## SUPPLIED DATA
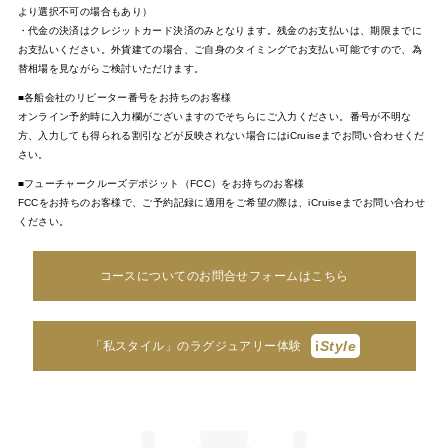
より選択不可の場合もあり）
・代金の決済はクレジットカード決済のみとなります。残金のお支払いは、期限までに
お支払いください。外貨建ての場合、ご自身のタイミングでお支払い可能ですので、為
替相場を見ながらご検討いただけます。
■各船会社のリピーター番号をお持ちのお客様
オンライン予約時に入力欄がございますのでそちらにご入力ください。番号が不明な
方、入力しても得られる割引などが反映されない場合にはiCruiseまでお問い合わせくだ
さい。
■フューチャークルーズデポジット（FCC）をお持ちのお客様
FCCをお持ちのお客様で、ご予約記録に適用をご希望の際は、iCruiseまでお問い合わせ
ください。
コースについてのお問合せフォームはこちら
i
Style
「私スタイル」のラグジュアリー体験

* * *

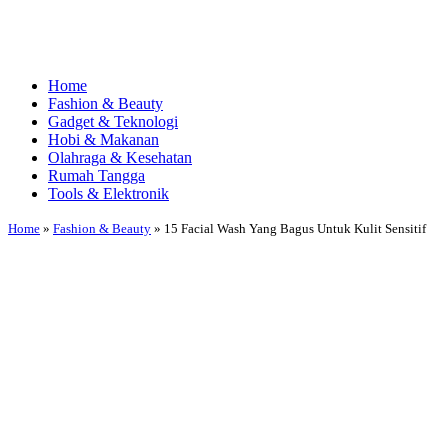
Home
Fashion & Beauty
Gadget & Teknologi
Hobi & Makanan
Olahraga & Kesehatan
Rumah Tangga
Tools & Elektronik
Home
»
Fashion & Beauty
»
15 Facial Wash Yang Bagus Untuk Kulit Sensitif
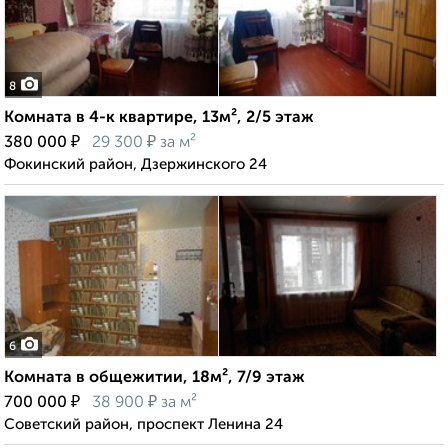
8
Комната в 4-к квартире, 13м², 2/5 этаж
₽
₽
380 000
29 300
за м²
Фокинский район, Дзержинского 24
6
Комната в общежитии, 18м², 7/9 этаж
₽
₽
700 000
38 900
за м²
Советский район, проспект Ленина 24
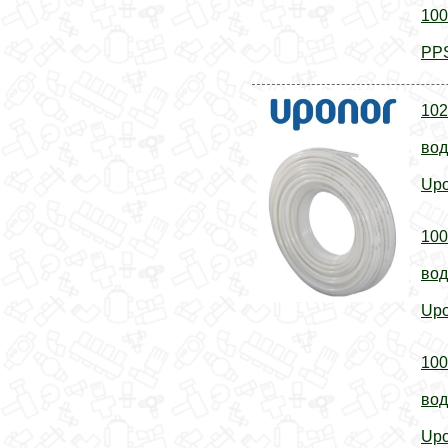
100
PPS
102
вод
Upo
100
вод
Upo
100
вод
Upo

## WORK INSTRUCTIONS
Count the lines in the data above that contain the string "Комната", treating uppercase and lowercase letters as distinct. Give only the number.

## RESPONSE
2